Wer hat sich dem Bündnis bisher angeschlossen?

Wir haben mittlerweile ungefähr 50 Unterstützer:innen. Da sind Eltern dabei, Schüler:innen, Schul­so­zi­al­ar­bei­te­r:in­nen und Lehrkräfte.

Haben sich auch Personen aus Ihrer ehemaligen Schule dem Bündnis angeschlossen?

Ja, mehrere.

Haben Sie konkrete Vorstellungen von Maßnahmen, wie man an Schulen solche Vorfälle und Strukturen verhindern kann?

Eine Forderung ist, dass Lehrkräfte verpflichtet werden, Weiterbildungen zu besuchen zum Thema Rechtsextremismus, Sexismus und Homophobie, um für diese Themen zu sensibilisieren. Außerdem soll die Demokratiebildung im Zentrum des Schulalltags stehen, dafür sollen Unterrichtsstunden zur Verfügung gestellt werden.
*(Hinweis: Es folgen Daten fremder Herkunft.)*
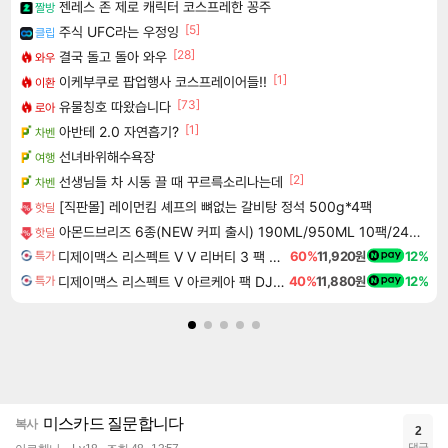
젠레스 존 제로 캐릭터 코스프레한 꽁주
짤방
[5]
주식 UFC라는 우정잉
클립
[28]
결국 돌고 돌아 와우
와우
[1]
이케부쿠로 팝업행사 코스프레이어들!!
이환
[73]
유물칭호 따왔습니다
로아
[1]
아반테 2.0 자연흡기?
차벤
선녀바위해수욕장
여행
[2]
선생님들 차 시동 끌 때 꾸르륵소리나는데
차벤
[직판몰] 레이먼킴 셰프의 뼈없는 갈비탕 정석 500g*4팩
핫딜
아몬드브리즈 6종(NEW 커피 출시) 190ML/950ML 10팩/24팩/48팩 중 택 1
핫딜
디제이맥스 리스펙트 V V 리버티 3 팩 DJMAX RESPECT V V Liberty 3 Pack DLC
60%
11,920원
12%
특가
디제이맥스 리스펙트 V 아르케아 팩 DJMAX RESPECT V Arcaea Pack DLC
40%
11,880원
12%
특가
미스카드 질문합니다
복사
2
댓글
Die Ausbildung von Lehrkräften muss neu strukturiert werden, damit Demokratie viel mehr Beachtung im Studium erhält. Da die ersten sechs Semester im Grunde ein Fachstudium sind, ist der pädagogische Anteil sehr gering. Lehrkräfte müssen wissen, auf was sie sich ein­lassen. Und sie müssen geschult werden, wie sie mit gewissen ­Situationen umgehen können.

Denken Sie, dass es unter Lehrkräften einen hohen Anteil gibt, die nicht fest auf dem Boden der Demokratie stehen?

Das kann ich schwer einschätzen. Aber wir haben ja allein zwei prominente Beispiele, den Thüringer AfD-Chef Björn Höcke und den rechtsextremen „Volkslehrer“ Nikolai Nerling. Ich möchte nicht wissen, wie hoch die Dunkelziffer ist.

Wie könnte man verhindern, dass so jemand Leh­re­r:in wird?

Ich denke, es muss eine stärkere Kontrolle seitens der Politik geben. Es müsste ganz klar geschaut werden, welche Lehrkraft legt ein Fehlverhalten an den Tag, das nicht demokratiefördernd ist.

Spielt der Lehrkräftemangel mit rein, dass je­de:r gebraucht wird?

Ja, wahrscheinlich schon. In Brandenburg ist Lehrkräftemangel ein Riesenthema. Lehrkräfte müssen Fächer unterrichten, die sie nicht studiert haben, sie sind maßlos überarbeitet. Und das sind ja nicht nur die sechs Stunden, die man am Tag vor der Klasse steht. Sondern auch Vor- und Nachbereitungszeit, Elterngespräche, die Sorgen der Schüler.

Allein im Schulamt Cottbus gab es zwischen dem 1. und 12. Mai acht Meldungen wegen rechter Vorfälle.

In Südbrandenburg haben wir eine sehr gefestigte, wirtschaftlich starke Neonaziszene. Da kommen Rocker, Kampfsportler, Hooligans und Teile der AfD zusammen. Sie betreiben Restaurants, Tattoostudios oder Klamottenlabels. Die Rechtsextremen sind hier in der Mitte der Gesellschaft angekommen und das schlägt sich natürlich auch an Schulen nieder. Zudem haben sie mit Energie Cottbus ein Sammelbecken um unschuldige Jugendliche, die Lust auf Fußball haben, für sich zu gewinnen.

Haben Sie von außerhalb Ihrer Schule, von Schü­le­r:in­nen oder anderen Lehrkräften, in den vergangenen Wochen Nachrichten bekommen?

Wir sehen in den sozialen Netzwerken, dass ganz viele Schüler berichten: Das ist bei uns genauso.

Von Lehrkräften haben wir aus der ganzen Republik Nachrichten bekommen. Sie haben sich für unser Engagement bedankt, aber auch von ähnlichen Vorfällen berichtet. Seitens der Lehrkräfte bekommen wir Zuschriften eigentlich aus der ganzen Republik, die sich für unser Engagement bedanken und die teils auch von ähnlichen Vorfällen berichten.

Wenn das so ist, passt es aber nicht, dass Bildungsminister Freiberg nach Ihrem Brief von Einzelfällen in den Schulen gesprochen hat.

Definitiv nicht. Der Fokus muss auch ein Stück weit von dieser Schule wegkommen, weil Rechtsextremismus ein gesamtgesellschaftliches Problem ist, was sich in Schulen niederschlägt.